著者
矢部 朋子 三石 剛 川名 誠司
出版者
公益社団法人 日本皮膚科学会
雑誌
日本皮膚科学会雑誌 (ISSN:0021499X)
巻号頁・発行日
vol.114, no.7, pp.1271-1275, 2004

1999年から2003年の間に当科を受診したヒトパルボウイルスB19(human parvovirus B19,以下HPVB 19)感染患者67例について,臨床症状,合併症,妊婦が感染した場合の胎児への影響について検討した.患者は0歳から60歳で,30歳代の女性が最も多かった.患者数は2001年に多く,月別に比較すると,6月に多かった.また,主な臨床症状について小児と成人における出現率を比較したところ,顔面,四肢の紅斑は小児に多く,手足の浮腫,関節痛が成人に多くみられた.皮疹の性状には,成人,小児ともに典型的な顔面の平手打ち様の紅斑や四肢のレース状の紅斑以外に躯幹,四肢の点状紅斑があった.また小児では顔面,躯幹,四肢の点状出血があった.HPVB19に感染した成人女性35例中妊婦は14例で,そのうち2例(14.3%)は妊娠の経過に異常を来たし,1例は子宮内胎児死亡,もう1例は切迫早産であった.妊婦にHPVB19が感染した場合は慎重な対応が必要と考えた.

課題の内容 —
本文で、月別に比較して患者が多かった月を答えてください。 以下の項目は本文とは別の資料です。

(保存データ項目)
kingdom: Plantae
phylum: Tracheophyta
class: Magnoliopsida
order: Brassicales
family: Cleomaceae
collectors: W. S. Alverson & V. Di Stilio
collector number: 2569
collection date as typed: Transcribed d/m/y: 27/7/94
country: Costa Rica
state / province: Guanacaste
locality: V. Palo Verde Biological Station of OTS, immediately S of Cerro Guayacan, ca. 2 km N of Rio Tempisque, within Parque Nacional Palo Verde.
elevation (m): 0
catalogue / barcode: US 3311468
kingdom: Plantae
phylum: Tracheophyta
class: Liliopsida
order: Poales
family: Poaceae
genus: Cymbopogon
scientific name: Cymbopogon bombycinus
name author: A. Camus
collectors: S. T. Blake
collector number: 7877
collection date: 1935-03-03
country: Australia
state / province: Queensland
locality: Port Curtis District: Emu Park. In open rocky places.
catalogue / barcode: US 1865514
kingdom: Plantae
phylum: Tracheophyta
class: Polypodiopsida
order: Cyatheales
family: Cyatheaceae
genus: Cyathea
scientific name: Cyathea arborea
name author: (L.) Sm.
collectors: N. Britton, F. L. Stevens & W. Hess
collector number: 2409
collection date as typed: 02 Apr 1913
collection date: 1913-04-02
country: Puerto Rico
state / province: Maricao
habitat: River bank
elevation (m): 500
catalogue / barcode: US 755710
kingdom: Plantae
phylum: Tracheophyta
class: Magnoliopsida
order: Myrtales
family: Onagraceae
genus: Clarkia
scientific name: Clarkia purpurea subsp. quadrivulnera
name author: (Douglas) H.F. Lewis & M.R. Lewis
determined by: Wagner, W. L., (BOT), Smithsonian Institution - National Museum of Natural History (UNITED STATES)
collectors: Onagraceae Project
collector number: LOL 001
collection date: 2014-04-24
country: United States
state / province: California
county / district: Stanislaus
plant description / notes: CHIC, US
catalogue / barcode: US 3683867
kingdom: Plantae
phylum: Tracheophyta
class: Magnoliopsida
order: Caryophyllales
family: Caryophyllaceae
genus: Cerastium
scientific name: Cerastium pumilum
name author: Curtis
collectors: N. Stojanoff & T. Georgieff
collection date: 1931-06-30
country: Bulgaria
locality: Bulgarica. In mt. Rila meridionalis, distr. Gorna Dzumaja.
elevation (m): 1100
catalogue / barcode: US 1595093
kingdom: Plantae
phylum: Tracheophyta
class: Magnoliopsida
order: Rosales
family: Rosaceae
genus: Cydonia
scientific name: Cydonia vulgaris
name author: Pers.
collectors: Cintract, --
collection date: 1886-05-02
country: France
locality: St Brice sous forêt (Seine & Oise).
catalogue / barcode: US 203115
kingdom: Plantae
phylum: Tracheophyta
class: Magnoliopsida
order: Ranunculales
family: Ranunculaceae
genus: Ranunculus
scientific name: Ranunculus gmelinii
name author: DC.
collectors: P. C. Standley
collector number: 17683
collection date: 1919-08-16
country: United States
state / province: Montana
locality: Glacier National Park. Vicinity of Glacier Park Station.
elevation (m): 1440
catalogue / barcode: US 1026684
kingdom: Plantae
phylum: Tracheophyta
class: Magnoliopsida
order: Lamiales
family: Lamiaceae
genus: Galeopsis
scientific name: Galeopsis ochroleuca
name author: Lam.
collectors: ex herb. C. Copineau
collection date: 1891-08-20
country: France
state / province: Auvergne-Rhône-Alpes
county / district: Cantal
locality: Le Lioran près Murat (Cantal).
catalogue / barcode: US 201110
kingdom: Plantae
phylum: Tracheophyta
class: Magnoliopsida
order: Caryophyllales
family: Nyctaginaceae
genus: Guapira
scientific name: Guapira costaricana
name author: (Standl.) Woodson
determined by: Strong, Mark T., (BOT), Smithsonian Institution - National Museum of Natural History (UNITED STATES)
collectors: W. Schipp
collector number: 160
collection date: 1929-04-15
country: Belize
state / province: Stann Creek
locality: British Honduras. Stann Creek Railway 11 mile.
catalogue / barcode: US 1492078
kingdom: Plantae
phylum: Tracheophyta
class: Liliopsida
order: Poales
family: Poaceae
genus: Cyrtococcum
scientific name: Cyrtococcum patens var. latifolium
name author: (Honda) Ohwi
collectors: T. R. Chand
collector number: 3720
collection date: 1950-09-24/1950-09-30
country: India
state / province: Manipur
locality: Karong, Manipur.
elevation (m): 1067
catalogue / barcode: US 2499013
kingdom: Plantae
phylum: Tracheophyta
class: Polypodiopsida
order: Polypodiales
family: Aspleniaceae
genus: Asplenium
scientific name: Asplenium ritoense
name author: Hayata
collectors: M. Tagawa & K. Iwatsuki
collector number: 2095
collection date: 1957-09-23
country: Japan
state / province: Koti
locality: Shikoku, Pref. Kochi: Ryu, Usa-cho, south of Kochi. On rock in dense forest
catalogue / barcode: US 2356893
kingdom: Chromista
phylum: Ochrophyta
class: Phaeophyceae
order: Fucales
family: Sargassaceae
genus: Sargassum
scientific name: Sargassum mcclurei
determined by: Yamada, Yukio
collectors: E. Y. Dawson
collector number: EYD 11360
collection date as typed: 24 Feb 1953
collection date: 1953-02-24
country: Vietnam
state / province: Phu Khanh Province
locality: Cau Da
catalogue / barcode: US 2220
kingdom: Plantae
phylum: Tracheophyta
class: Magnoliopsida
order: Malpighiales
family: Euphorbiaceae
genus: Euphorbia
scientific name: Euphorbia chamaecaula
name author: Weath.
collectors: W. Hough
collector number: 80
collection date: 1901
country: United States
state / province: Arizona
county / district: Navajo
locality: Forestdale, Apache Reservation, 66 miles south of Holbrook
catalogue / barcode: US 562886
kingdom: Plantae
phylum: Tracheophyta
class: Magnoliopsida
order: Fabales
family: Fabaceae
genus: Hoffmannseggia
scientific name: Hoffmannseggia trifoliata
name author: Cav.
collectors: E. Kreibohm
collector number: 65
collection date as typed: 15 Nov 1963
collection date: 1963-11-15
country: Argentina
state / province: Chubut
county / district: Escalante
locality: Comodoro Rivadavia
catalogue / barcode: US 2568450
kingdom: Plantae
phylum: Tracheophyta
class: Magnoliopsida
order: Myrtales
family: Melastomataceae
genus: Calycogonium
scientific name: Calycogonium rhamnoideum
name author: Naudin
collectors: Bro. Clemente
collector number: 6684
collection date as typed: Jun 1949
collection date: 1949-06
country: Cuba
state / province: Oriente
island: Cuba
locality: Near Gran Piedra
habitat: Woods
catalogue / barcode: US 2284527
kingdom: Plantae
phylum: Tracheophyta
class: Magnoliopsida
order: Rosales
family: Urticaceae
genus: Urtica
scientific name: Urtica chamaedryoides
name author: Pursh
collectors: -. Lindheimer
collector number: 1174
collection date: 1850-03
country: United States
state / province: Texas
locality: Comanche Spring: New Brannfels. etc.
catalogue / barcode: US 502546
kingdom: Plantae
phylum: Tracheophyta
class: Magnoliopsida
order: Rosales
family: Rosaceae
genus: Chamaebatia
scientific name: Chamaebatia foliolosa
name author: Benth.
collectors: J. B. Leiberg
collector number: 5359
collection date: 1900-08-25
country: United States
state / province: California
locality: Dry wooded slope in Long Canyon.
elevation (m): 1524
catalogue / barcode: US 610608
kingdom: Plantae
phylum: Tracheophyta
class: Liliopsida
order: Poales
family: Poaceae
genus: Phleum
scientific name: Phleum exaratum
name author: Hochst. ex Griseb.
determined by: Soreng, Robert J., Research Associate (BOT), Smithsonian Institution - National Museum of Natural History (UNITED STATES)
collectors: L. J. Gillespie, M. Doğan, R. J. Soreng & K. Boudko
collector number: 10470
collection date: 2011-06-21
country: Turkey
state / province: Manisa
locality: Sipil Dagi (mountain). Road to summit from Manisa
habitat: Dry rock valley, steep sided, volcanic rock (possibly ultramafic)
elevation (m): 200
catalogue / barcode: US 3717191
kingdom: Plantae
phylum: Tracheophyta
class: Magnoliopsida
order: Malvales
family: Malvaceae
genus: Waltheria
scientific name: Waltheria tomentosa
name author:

解答結果 —
6月